The first category, hanging out, is the most informal mode of engaging with media technologies. It includes everyday activities such as texting, instant messaging, talking on mobile phones, and casual use of the Internet. Young people "hang out" on social network sites such as MySpace and Facebook. With these "friendship-driven" practices, youth are almost always associating with people they already know in their offline lives. The majority of youth use new media to "hang out" and extend existing friendships in these ways.
During their casual interactions with peers or others who share similar interests, young people develop new capacities and hone media literacy skills by exploring new interests. This "messing around" could involve tinkering with online creativity tools, exploring online gaming, or publishing their own media on photo sites or YouTube.

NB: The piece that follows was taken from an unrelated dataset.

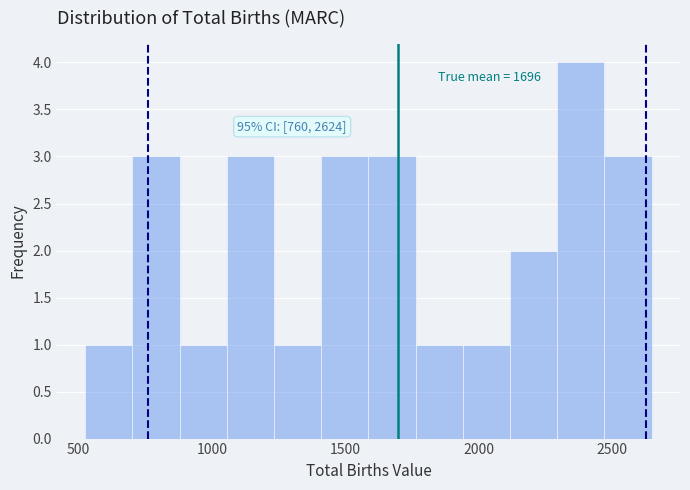

Read against the x-axis, roughly where is the centre of the tallest bar?

2400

Still other young people "geek out" and dive more deeply into a topic or area of expertise. Geeking out describes the more dedicated activity of searching for specialized knowledge or developing new self-taught skills in media production.
In her talk, Horst suggested that educators had a critical opportunity to harness young people’s natural affinity and actual practice with new media and could benefit from being more open to new forms of experimentation and social exploration. She also pointed to the opportunity that new media brings in the effort to broaden what we might traditionally think of as educational and civic institutions.
Dr. Diana Rhoten – The Learning Networks Project
Dr. Diana Rhoten leads the Learning Networks Project in New York City. The Learning Networks Project uses a design-based methodology to help institutions develop collaborative and interactive ways of crafting digital media and learning activities.
Rhoten described how she modeled the New York Learning Networks on the principles of a design "charrette," a type of collaborative decision-making methodology. With funding from the MacArthur Foundation, the Network brings together 17 New York City institutions, from world-famous museums to small nonprofits. This structure allows the institutions to work together and pool their diverse resources to brainstorm project ideas and build innovative learning infrastructure that stretches the boundaries of traditional learning spaces.
Dr. Nichole Pinkard – Social Networking
Dr. Nichole Pinkard, of the University of Chicago, explained the theory and practice behind an online social network called Remix World. The network is a central part of an after-school program called the Digital Youth Network that gives young people access to digital media tools, hardware, software, and mentoring. As a component of the program, Remix World provides young people with a platform for expression, exchange, and collaboration, as well as the tools to express their ideas in multiple formats and media, including video, music, and text. Pinkard stressed the importance of providing this platform for underserved youth, who often don’t have a point of entry into the creation of digital media.
Dr. Elizabeth Babcock – Using Digital Media with Content Programmers and Providers
The Field Museum’s Dr. Elizabeth Babcock concluded the day’s sessions with a description of how cultural institutions can use digital media projects to enhance existing programming and, in the process, re-energize young people’s interest in it. She noted several media-based approaches the museum has taken, including Whyreef, a water calculator, the I Dig series, and a ThinkQuest project, Animal Adventure.